* [A fazer]
**a)** Reproduza o trecho da entrevista que começa nas palavras "Tenho uma empresa" e termina após "a lugar nenhum.", substituindo "contabilidade" por "consultoria".
**b)** Reescreva em forma de lista o parágrafo da entrevista que começa com "Eu gosto muito de filosofia" e mantenha os fatos principais.

* [Trecho da página]
-------------------------
Entrevista: Prof. Doutor Luís Henrique Andia, empresário e CFO do Instituto Pecege

Entrevista: Prof. Doutor Luís Henrique Andia, empresário e CFO do Instituto Pecege


1. Como surgiu a ideia de unir os princípios do estoicismo com educação financeira?

Eu trabalho há 20 anos com plano de negócios, controle de estoque, enfim, tudo aquilo que qualquer gestor financeiro faz, com técnicas e metodologia. Mas, ao longo do tempo, comecei a me deparar com situações não apenas do CNPJ, do lado corporativo, e sim com as pessoas. Percebi que muitas delas, mesmo estando no ambiente corporativo, enfrentam problemas financeiros pessoais e esses problemas impactam diretamente na produtividade, no bem-estar e no desempenho.

Cheguei à conclusão de que um dos grandes fatores que impedem uma pessoa de produzir de forma adequada é justamente a falta de equilíbrio financeiro. Vi várias situações em que alguém recebia aumento de carga ou de salário e, mesmo assim, continuava com o mesmo problema. Porque, quanto mais se ganha, mais se gasta.

Tenho uma empresa de contabilidade em Santa Bárbara d’Oeste, que existe há 35 anos. Há cerca de 10 anos, percebi essa questão e decidi dar um treinamento de finanças pessoais para o pessoal da empresa. Foi a primeira vez que fiz isso, e na época foquei bastante na parte técnica, ensinar como controlar gastos, planilhas, orçamentos etc. Depois de um tempo, percebi que isso não adiantava muito. Não adianta atuar só na técnica, porque se a pessoa não mudar o comportamento e a forma de pensar, não vai chegar a lugar nenhum.

Deixei o projeto em pausa por um tempo. Mas, no começo de 2025, a equipe do Pecege me convidou para ministrar um treinamento de finanças pessoais para os colaboradores. Foi então que a ideia renasceu.

Eu gosto muito de filosofia — todas as filosofias, na verdade — e também de psicanálise. É um prazer pessoal, gosto de estudar e ler sobre o tema. Alguns anos atrás comecei a ler sobre o estoicismo e percebi que eu já era, por natureza, um estoico. Sempre me comportei de forma estoica, só não sabia que tinha esse nome. A partir daí, comecei a fazer conexões: o estoico é aquele que entende que precisa guardar dinheiro, ter disciplina, controlar impulsos. E isso tem tudo a ver com finanças.
-------------------------
* [Registros de dados]
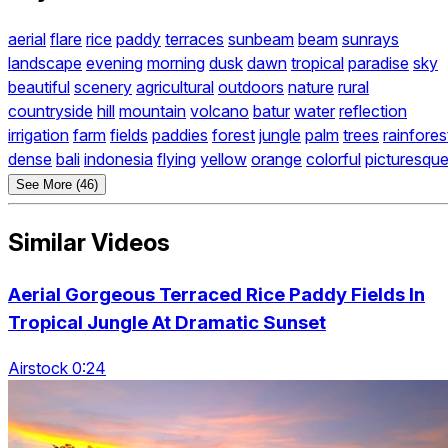
aerial
flare
rice
paddy
terraces
sunbeam
beam
sunrays
landscape
evening
morning
dusk
dawn
tropical
paradise
sky
beautiful
scenery
agricultural
outdoors
nature
rural
countryside
hill
mountain
volcano
batur
water
reflection
irrigation
farm
fields
paddies
forest
jungle
palm
trees
rainfores
dense
bali
indonesia
flying
yellow
orange
colorful
picturesqu
See More (46)
Similar Videos
Aerial Gorgeous Terraced Rice Paddy Fields In
Tropical Jungle At Dramatic Sunset
Airstock 0:24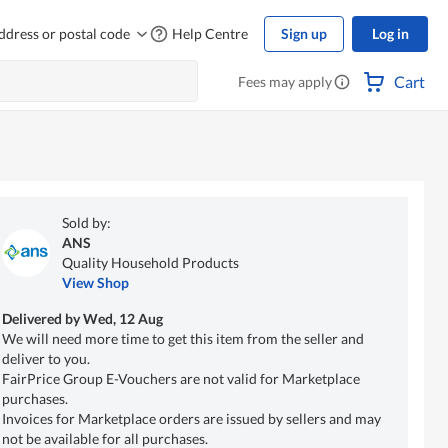
ddress or postal code
Help Centre
Sign up
Log in
Cart
Fees may apply
Sold by:
ANS
Quality Household Products
View Shop
Delivered by
Wed, 12 Aug
We will need more time to get this item from the seller and
deliver to you.
FairPrice Group E-Vouchers are not valid for Marketplace
purchases.
Invoices for Marketplace orders are issued by sellers and may
not be available for all purchases.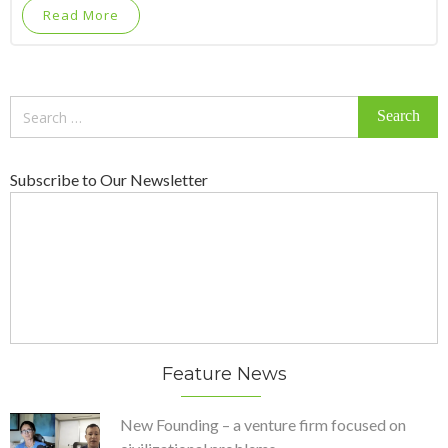
Read More
Search
for:
Subscribe to Our Newsletter
Feature News
New Founding – a venture firm focused on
-------------------------
* [Resultados esperados]
**a)**
Tenho uma empresa de consultoria em Santa Bárbara d’Oeste, que existe há 35 anos. Há cerca de 10 anos, percebi essa questão e decidi dar um treinamento de finanças pessoais para o pessoal da empresa. Foi a primeira vez que fiz isso, e na época foquei bastante na parte técnica, ensinar como controlar gastos, planilhas, orçamentos etc. Depois de um tempo, percebi que isso não adiantava muito. Não adianta atuar só na técnica, porque se a pessoa não mudar o comportamento e a forma de pensar, não vai chegar a lugar nenhum.

**b)**
- O entrevistado gosta muito de filosofia, de todas as filosofias, e também de psicanálise. Estudar e ler sobre esses temas é um prazer pessoal.
- Há alguns anos começou a ler sobre o estoicismo e percebeu que já era estoico por natureza, só não sabia que isso tinha esse nome.
- A partir daí passou a ligar o estoicismo às finanças: o estoico entende que precisa guardar dinheiro, ter disciplina e controlar impulsos.